Денис: Для сравнения, я начинал с того, чтобы просто постоять, потом первые шаги несколько метров. Сначала нужно было дойти до окна. Шаги, метры. Потом стал измерять минутами. В конце часами мог ходить. Часа два. Это сложно, не рассказать, не передать.
— А на каком этапе боль уходит?
— Болит все время. Даже сейчас, только не так остро. Сейчас с ногами проблема, суставы болят. Абсолютно все движения совершаются через боль. Можно жалеть себя — и не будет никакого развития. А можно перешагивать маленько через себя — и каждый день делать больше.

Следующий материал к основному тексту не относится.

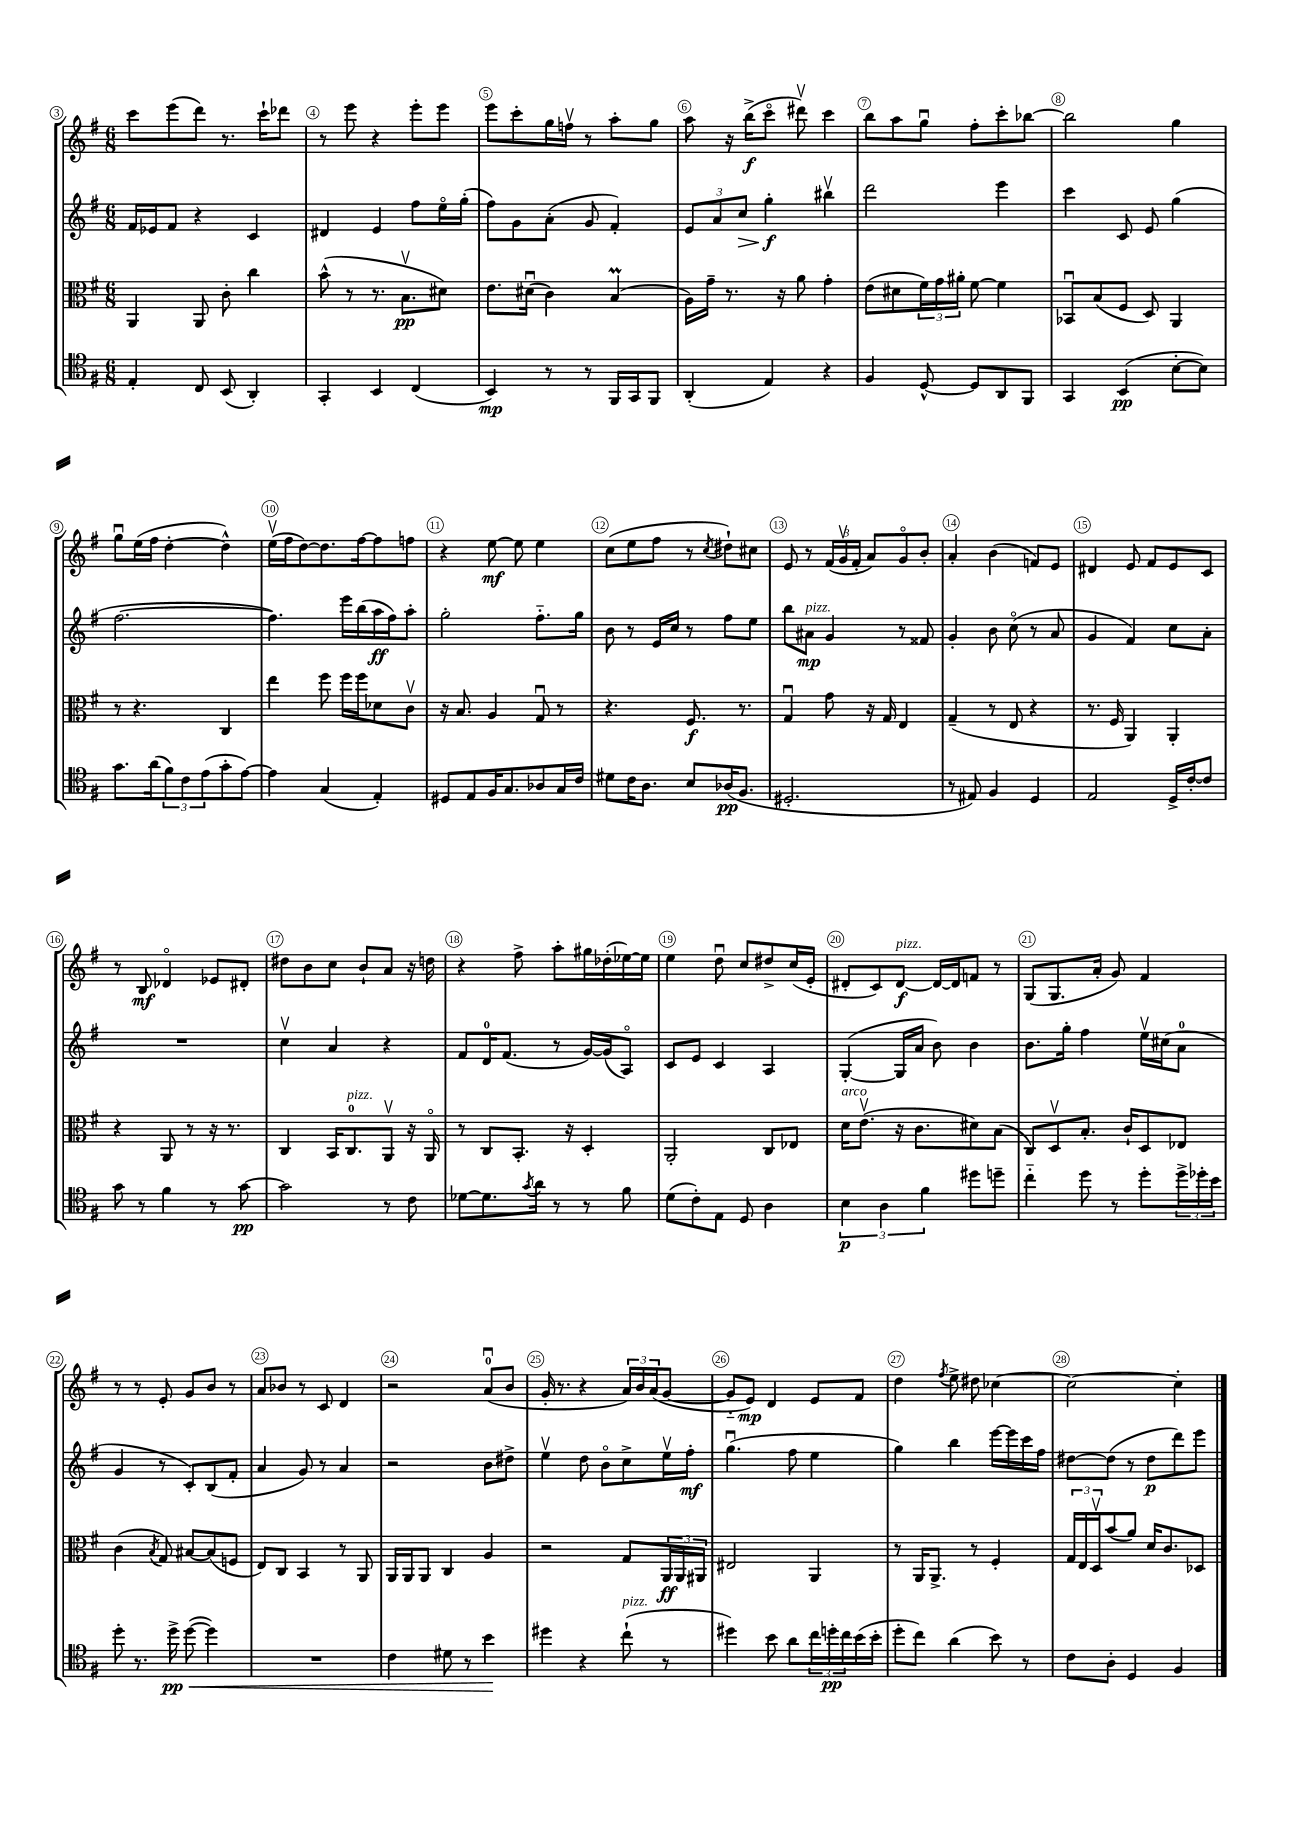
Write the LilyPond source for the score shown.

<<
\new StaffGroup <<
\new Staff = "s0" {
    \clef treble \key g \major \numericTimeSignature \time 6/8
    c'''8 e'''8( d'''8) r8. c'''16-! des'''8 |
    r8 e'''8 r4 e'''8-. e'''8 |
    e'''8 c'''8-. g''16 f''16\upbow r8 a''8-. g''8 |
    a''8 r16 b''16->\f( c'''8\flageolet dis'''8\upbow) c'''4 |
    b''8 a''8 g''8\downbow fis''8-. c'''8-. bes''8~ |
    bes''2 g''4 |
    g''8\downbow e''16( fis''16 d''4~-. d''4-^) |
    e''16\upbow( fis''16 d''8~) d''8. fis''16~ fis''8 f''8 |
    r4 e''8~\mf e''8 e''4 |
    c''8( e''8 fis''8 r8 \acciaccatura { c''8 } dis''8-!) cis''8 |
    e'8 r8 \tuplet 3/2 { fis'16( g'16\upbow fis'16-. } a'8) g'8\flageolet b'8-. |
    a'4-. b'4( f'8) e'8 |
    dis'4 e'8 fis'8 e'8 c'8 |
    r8 b8\mf des'4\flageolet ees'8 dis'8-. |
    dis''8 b'8 c''8 b'8-! a'8 r16 d''16 |
    r4 fis''8-> a''8-. gis''16 des''16-.( ees''16~) ees''16 |
    e''4 d''8\downbow c''8 dis''8-> c''16( e'16-. |
    dis'8-. c'8) dis'8~\f^\markup { \italic "pizz." } dis'16~ dis'16 f'8 r8 |
    g8( g8. a'16-. g'8) fis'4 |
    r8 r8 e'8-. g'8 b'8 r8 |
    a'8 bes'8 r8 c'8 d'4 |
    r2 a'8-0\downbow( b'8 |
    g'16-. r8. r4 \tuplet 3/2 { a'16) b'16 a'16( } g'8~ |
    g'8-_ e'8\mp) d'4 e'8 fis'8 |
    d''4 \acciaccatura { fis''8 } e''8-> dis''8 ces''4~ |
    ces''2~ ces''4-. \bar "|." |
}
\new Staff = "s1" {
    \clef treble \key g \major \numericTimeSignature \time 6/8
    fis'16 ees'16 fis'8 r4 c'4 |
    dis'4 e'4 fis''8 e''16\flageolet g''16-.( |
    fis''8) g'8 a'8-.( g'8 fis'4-.) |
    \tuplet 3/2 { e'8 a'8 c''8\> } g''4-.\f\! bis''4\upbow |
    d'''2 e'''4 |
    c'''4 c'8 e'8 g''4( |
    fis''2.~ |
    fis''4.) e'''16 b''16( a''16\ff fis''16) a''8-. |
    g''2-. fis''8.-_ g''16 |
    b'8 r8 e'16 c''16 r8 fis''8 e''8 |
    b''8 ais'8\mp^\markup { \italic "pizz." } g'4 r8 fisis'8 |
    g'4-. b'8 c''8\flageolet( r8 a'8 |
    g'4 fis'4) c''8 a'8-. |
    R2. |
    c''4\upbow a'4 r4 |
    fis'8 d'16-0 fis'8.( r8 g'16~) g'16( a8\flageolet) |
    c'8 e'8 c'4 a4 |
    g4~-.( g16 a'16 b'8) b'4 |
    b'8. g''16-. fis''4 e''16\upbow cis''16( a'8-0 |
    g'4 r8 c'8-.) b8( fis'8-. |
    a'4 g'8) r8 a'4 |
    r2 b'8 dis''8-> |
    e''4\upbow d''8 b'8\flageolet c''8-> e''16\upbow fis''16-.\mf |
    g''4.\downbow( fis''8 e''4 |
    g''4) b''4 e'''16~ e'''16 c'''16 fis''16 |
    dis''8~ dis''8( r8 dis''8\p d'''8) e'''8 \bar "|." |
}
\new Staff = "s2" {
    \clef alto \key g \major \numericTimeSignature \time 6/8
    a,4 a,8 c'8-. c''4 |
    b'8-^( r8 r8. b8.\upbow\pp dis'8) |
    e'8. dis'16\downbow( c'4) b4\prall( |
    a16) g'16-- r8. r16 a'8 g'4-. |
    e'8( dis'8 \tuplet 3/2 { fis'16) g'16 ais'16-. } fis'8~ fis'4 |
    bes,8\downbow b8( fis8 d8) a,4 |
    r8 r4. c4 |
    e''4 fis''8 fis''16 fis''16 des'8 c'8\upbow |
    r16 b8. a4 g8\downbow r8 |
    r4. fis8.\f r8. |
    g4\downbow g'8 r16 g16 e4 |
    g4--( r8 e8 r4 |
    r8. fis16 a,4) a,4-. |
    r4 a,8 r8 r16 r8. |
    c4 b,16 c8.-0^\markup { \italic "pizz." } a,8\upbow r16 a,16\flageolet |
    r8 c8 b,8.-. r16 d4-. |
    a,2-. c8 ees8 |
    d'16^\markup { \italic "arco" } e'8.\upbow( r16 c'8. dis'8) b8( |
    c8) d8\upbow b8.-. c'16-! d8 ees8 |
    c'4( \acciaccatura { b8 } g8) bis8~ bis8( f8 |
    e8) c8 b,4 r8 a,8 |
    a,16 a,16 a,8 c4 a4 |
    r2 g8 \tuplet 3/2 { a,16\ff a,16 ais,16 } |
    eis2 a,4 |
    r8 a,16 a,8.-> r8 fis4-. |
    \tuplet 3/2 { g16 e16 d16\upbow } b'8( a'8) d'16 c'8. des8 \bar "|." |
}
\new Staff = "s3" {
    \clef tenor \key g \major \numericTimeSignature \time 6/8
    e4-. c8 b,8( a,4-.) |
    g,4-. b,4 c4( |
    b,4\mp) r8 r8 fis,16 g,16 fis,8 |
    a,4-.( e4) r4 |
    fis4 d8~-^ d8 a,8 fis,8 |
    g,4 b,4\pp( b8~-. b8) |
    g'8. a'16( \tuplet 3/2 { fis'8) c'8 e'8( } g'8-. e'8~) |
    e'4 g4( e4-.) |
    dis8 e8 fis16 g8. aes8 g16 c'16 |
    dis'8 c'16 a8. b8 aes16\pp( fis8. |
    dis2.-. |
    r8 eis8) fis4 d4 |
    e2 d16-> c'16~-. c'8 |
    g'8 r8 fis'4 r8 g'8~\pp |
    g'2 r8 c'8 |
    des'8~ des'8. \acciaccatura { g'8 } a'16 r8 r8 fis'8 |
    d'8( c'8-.) e8 d8 a4 |
    \tuplet 3/2 { b4\p a4 fis'4 } dis''8 d''8-- |
    c''4-_ d''8 r8 d''8-. \tuplet 3/2 { d''16-> des''16-. b'16 } |
    d''8-. r8. d''16->\pp\< d''8~( d''4) |
    R2. |
    c'4 dis'8 r8 b'4\! |
    dis''4 r4 c''8-!^\markup { \italic "pizz." }( r8 |
    dis''4) b'8 a'8 \tuplet 3/2 { c''16 d''16-.\pp c''16 } b'16( b'16-. |
    d''8-. c''8) a'4( b'8) r8 |
    c'8 a8-. d4 fis4 \bar "|." |
}
>>
>>
\layout { \context { \Score currentBarNumber = #3 \override BarNumber.break-visibility = ##(#f #t #t) barNumberVisibility = #all-bar-numbers-visible \override BarNumber.stencil = #(make-stencil-circler 0.1 0.3 ly:text-interface::print) } }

— Эта ситуация вас внутри изменила?
— Конечно. Жена говорит, что я стал меньше сидеть на месте. Раньше я мог весь выходной день дома просидеть. Мог сказать: «Давай телевизор посмотрим, кино. Давай поваляемся». Сейчас это вообще не интересно. Пока отпуск, друзьям помогаю с их делами. Постоянно важно ходить, что-то строить, чинить, бежать. Ну, бежать — сложно сказать, я весьма своеобразно бегаю. Но учусь.
Настя: Для нашей семьи это много дало. Мы стали сплоченнее. Вообще когда такие ситуации возникают, люди ценить друг друга больше начинают. Одно дело — какое-то аморфное чувство «любовь», химия какая-то... А когда ты переживаешь конкретную ситуацию с человеком, это совсем другой уровень. Несколько лет назад мы на какое-то время расходились с Денисом, и второй раз наши отношения зарегистрировали уже в этом январе. И теперь я точно знаю, что мы — семья, и все!